There are several possibilities for the discordant findings between our study and that of Nallamothu et al. First, because the study by Nallamothu et al was relatively small (n=13 644), its results are likely less precise than our findings, which were based on over 800 000 patients. Second, the database used for the study by Nallamothu et al was limited to 150 hospitals, which limits the generalizability of their findings. In contrast, our study is based on essentially all hospitals performing cardiac surgery in the United States. Moreover, our findings were consistent across 4 common cardiovascular procedures.

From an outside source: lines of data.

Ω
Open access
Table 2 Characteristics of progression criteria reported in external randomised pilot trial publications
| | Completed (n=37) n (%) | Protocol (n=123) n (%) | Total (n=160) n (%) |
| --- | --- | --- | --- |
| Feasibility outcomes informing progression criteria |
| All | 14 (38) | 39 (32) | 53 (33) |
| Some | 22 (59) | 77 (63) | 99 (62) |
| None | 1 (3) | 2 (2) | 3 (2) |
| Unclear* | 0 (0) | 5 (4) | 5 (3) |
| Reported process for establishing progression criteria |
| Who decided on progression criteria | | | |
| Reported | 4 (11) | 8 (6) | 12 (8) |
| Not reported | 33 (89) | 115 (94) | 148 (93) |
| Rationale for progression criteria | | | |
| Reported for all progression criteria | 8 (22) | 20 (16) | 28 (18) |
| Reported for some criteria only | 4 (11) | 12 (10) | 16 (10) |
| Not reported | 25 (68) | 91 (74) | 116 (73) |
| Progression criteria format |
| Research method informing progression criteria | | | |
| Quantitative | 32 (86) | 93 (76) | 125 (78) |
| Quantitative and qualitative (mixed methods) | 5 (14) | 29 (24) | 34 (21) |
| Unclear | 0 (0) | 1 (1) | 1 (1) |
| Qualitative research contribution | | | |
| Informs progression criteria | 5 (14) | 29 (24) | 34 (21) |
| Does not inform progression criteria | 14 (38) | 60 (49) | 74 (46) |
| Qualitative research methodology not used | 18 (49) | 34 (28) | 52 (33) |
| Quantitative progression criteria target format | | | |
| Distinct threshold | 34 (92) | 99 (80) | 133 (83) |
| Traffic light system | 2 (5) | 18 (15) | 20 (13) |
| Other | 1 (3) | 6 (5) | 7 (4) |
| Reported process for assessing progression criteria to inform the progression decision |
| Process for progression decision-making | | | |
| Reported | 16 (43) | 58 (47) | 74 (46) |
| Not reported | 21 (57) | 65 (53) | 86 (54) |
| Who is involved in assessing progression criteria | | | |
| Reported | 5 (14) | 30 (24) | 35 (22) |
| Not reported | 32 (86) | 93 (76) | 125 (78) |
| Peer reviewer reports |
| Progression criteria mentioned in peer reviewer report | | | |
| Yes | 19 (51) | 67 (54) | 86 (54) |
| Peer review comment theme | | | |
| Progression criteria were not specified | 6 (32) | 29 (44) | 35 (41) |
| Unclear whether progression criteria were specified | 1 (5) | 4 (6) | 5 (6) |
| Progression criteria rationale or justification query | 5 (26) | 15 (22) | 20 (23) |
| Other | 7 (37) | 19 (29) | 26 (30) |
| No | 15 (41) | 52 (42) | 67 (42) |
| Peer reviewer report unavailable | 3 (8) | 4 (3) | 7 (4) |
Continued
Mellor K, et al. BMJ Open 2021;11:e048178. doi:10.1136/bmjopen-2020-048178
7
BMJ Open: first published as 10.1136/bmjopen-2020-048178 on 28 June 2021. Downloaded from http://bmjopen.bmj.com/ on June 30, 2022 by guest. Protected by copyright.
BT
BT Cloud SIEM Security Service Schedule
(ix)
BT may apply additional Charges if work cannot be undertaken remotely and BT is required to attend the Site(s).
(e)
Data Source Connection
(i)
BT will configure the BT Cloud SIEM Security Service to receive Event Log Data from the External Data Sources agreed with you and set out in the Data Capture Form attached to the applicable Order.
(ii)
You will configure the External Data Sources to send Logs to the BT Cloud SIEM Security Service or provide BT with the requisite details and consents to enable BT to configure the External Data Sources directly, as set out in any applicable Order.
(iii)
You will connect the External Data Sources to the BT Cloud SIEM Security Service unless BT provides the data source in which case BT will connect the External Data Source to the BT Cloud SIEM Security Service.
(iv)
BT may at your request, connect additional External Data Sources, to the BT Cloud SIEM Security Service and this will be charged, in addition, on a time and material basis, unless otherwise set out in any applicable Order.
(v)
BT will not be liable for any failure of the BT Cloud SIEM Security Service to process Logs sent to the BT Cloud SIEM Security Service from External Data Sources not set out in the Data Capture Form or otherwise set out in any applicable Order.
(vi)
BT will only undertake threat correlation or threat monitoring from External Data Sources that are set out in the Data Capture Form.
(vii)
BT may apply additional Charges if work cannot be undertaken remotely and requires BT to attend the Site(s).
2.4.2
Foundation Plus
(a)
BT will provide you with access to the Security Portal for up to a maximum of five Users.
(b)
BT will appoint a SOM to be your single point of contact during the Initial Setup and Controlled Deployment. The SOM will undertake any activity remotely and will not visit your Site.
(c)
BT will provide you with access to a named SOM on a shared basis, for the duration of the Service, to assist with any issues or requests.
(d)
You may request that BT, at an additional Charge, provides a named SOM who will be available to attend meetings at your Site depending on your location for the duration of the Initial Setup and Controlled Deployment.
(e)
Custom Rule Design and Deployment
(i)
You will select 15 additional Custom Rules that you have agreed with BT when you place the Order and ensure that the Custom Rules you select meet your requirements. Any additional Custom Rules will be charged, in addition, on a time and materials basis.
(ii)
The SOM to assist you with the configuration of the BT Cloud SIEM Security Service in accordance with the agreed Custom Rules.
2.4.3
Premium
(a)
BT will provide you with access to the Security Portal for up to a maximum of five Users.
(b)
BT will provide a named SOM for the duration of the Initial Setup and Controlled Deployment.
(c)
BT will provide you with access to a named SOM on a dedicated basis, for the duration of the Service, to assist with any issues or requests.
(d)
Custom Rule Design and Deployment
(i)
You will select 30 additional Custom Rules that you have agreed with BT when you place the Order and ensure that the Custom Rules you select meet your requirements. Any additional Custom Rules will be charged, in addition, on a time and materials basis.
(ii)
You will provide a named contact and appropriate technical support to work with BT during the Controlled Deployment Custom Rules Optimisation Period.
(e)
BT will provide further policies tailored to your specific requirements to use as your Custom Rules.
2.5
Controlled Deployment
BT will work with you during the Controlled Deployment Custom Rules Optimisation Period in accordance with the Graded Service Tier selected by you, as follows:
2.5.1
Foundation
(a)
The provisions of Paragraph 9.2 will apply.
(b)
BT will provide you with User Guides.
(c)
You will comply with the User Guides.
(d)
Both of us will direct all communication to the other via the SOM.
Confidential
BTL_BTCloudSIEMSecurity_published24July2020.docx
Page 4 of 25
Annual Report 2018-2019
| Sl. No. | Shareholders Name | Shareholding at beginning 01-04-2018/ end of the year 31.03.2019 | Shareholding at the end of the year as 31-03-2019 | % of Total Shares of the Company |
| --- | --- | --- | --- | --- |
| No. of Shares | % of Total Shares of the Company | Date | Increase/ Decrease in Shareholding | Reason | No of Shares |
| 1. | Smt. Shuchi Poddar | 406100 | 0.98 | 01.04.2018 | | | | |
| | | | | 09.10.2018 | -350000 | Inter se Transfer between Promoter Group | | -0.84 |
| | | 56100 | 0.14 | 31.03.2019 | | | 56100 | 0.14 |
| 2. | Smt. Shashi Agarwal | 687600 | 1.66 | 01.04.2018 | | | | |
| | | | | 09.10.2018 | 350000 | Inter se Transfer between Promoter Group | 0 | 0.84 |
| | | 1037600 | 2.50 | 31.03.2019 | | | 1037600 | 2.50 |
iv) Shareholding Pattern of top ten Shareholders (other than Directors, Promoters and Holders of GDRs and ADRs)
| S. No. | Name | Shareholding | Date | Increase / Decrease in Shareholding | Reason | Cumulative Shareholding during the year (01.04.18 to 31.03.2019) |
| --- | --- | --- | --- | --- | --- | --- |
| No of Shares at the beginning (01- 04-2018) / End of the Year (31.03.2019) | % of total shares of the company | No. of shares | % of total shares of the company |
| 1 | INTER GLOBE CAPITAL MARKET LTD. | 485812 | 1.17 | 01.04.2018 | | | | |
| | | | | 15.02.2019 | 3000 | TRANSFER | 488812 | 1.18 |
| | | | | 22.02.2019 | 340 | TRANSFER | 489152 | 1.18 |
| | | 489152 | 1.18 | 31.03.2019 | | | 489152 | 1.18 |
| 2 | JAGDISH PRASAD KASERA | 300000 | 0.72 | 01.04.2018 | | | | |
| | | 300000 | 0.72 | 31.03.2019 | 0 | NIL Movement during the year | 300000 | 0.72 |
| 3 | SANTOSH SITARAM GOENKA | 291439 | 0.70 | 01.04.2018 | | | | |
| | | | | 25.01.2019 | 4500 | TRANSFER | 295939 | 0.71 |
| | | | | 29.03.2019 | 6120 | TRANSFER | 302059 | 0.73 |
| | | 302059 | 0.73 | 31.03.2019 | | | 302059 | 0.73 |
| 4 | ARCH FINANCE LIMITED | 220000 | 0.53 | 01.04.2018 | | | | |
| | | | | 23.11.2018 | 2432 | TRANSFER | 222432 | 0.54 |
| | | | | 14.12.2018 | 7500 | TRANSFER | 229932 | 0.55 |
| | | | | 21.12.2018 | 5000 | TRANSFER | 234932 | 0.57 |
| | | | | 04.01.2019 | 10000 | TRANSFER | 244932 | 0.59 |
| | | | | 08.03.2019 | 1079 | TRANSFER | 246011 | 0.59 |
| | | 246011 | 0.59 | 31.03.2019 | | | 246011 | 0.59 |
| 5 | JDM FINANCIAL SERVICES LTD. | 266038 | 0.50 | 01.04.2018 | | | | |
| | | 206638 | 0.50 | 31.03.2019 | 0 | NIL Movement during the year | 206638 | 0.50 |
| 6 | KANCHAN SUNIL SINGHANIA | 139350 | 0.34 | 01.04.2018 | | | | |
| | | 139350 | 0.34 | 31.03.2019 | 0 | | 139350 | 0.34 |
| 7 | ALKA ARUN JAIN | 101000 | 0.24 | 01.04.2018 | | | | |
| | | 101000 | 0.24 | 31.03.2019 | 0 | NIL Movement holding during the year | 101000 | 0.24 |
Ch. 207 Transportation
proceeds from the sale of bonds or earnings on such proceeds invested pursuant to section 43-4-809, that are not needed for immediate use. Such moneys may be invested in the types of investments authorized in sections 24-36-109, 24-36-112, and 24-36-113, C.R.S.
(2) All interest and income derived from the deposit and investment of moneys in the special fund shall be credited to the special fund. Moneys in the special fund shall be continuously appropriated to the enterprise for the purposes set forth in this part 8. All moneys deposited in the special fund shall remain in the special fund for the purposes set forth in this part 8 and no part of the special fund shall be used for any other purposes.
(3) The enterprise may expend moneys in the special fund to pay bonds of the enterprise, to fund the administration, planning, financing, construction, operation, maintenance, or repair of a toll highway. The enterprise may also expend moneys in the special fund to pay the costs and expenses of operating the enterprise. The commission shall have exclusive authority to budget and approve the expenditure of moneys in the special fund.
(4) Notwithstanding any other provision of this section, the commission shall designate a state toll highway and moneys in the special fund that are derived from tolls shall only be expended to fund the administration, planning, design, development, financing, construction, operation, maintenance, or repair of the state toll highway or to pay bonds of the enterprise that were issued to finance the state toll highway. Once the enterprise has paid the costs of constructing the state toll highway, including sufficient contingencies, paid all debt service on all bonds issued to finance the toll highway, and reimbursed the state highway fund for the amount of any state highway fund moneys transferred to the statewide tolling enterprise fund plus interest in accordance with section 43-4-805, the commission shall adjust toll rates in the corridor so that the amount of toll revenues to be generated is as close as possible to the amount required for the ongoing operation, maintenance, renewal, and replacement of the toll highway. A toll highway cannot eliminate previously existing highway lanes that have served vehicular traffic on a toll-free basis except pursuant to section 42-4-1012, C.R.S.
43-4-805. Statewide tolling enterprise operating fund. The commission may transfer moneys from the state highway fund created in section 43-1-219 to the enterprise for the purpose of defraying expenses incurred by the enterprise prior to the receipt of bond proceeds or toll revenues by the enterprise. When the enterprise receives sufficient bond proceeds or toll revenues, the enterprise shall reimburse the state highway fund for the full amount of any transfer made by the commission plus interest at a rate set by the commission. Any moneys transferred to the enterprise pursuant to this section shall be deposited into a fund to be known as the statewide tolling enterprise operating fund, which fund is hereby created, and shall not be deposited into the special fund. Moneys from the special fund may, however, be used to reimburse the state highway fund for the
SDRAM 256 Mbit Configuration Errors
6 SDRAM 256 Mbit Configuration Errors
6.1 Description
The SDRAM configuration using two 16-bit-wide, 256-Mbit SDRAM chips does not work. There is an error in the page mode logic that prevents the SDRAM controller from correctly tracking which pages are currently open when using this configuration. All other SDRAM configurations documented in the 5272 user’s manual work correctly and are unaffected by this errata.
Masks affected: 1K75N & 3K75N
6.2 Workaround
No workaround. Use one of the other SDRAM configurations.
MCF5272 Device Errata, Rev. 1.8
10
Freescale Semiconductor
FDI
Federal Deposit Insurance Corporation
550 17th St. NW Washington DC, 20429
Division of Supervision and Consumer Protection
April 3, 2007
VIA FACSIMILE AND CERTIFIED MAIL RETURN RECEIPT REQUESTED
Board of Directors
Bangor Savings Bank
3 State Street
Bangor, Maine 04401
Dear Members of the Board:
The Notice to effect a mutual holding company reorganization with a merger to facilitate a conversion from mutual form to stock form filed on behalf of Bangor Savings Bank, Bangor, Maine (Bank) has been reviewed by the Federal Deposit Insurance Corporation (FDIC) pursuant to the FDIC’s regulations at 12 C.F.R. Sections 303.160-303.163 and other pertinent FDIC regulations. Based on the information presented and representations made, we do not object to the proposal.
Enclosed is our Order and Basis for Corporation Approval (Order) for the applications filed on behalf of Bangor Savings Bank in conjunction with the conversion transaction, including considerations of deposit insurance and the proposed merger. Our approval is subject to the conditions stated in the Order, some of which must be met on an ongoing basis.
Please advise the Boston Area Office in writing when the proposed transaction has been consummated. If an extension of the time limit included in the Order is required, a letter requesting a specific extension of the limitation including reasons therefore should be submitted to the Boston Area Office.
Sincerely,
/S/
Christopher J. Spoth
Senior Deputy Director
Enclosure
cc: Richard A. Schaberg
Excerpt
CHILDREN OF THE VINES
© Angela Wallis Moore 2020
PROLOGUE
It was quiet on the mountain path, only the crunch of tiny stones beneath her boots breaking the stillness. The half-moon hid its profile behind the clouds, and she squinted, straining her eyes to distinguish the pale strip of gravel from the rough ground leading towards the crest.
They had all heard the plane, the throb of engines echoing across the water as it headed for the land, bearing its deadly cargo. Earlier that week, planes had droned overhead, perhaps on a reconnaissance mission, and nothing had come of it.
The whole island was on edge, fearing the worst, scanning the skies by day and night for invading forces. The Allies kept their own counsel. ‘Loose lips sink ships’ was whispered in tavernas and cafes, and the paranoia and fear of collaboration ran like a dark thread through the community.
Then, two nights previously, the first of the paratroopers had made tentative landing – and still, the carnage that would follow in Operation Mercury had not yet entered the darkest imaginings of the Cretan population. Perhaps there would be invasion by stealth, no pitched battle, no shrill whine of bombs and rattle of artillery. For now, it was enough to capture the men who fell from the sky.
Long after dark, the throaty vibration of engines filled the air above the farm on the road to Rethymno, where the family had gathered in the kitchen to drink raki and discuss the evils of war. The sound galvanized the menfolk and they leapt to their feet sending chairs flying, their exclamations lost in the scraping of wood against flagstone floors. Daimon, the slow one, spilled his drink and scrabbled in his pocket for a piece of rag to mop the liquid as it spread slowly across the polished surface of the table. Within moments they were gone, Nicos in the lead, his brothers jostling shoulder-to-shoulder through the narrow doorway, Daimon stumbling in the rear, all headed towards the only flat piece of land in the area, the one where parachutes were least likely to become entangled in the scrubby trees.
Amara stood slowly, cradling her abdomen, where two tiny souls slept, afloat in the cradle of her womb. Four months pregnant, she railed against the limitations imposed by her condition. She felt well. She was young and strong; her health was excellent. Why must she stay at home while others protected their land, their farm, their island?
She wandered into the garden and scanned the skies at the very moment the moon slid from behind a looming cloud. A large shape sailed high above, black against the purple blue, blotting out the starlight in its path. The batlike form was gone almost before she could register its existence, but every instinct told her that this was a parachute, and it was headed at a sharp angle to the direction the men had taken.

Our study has 2 important limitations. First, given the well-described limitations of claims data for classifying illness severity,13,14 our risk prediction models were limited in their ability to discriminate high- and low-risk patient groups. Nonetheless, the 2-fold differences in predicted and observed mortality rates between high- and low risk patients with each procedure suggest at least face validity for our risk prediction methods. Second, because we relied on Medicare data (patients over 65 years of age), our analysis does not include the very low-risk subgroup of younger patients. Although the generalizability of our findings to younger patients is unknown, it is important to note that Medicare patients comprise a majority of patients undergoing cardiovascular procedures and an even larger majority of those who die perioperatively.15
The merits of volume-based referral initiatives like the Leapfrog Group effort are debated hotly.7,16,17 Pointing to the magnitude of observed volume-outcome associations, proponents argue that these initiatives could potentially avert thousands of surgical deaths and that, at the very least, patients should be informed about the importance of volume for some procedures. Opponents point out that the potential benefits of volume-based referral initiatives come at the cost of disrupting traditional referral lines for tens or even hundreds of thousands of patients. Some of indirect effects of these policies could be harmful for both patients and small hospitals. Our study does not address these basic tradeoffs. However, it does suggest that restricting volume-based referral initiatives to high-risk patients is unlikely to be an easy solution to this policy dilemma.
This study was supported by a grant (R01-HS10141-01) from the Agency for Healthcare Research and Quality.
The views expressed herein do not necessarily represent the views of the United States Government.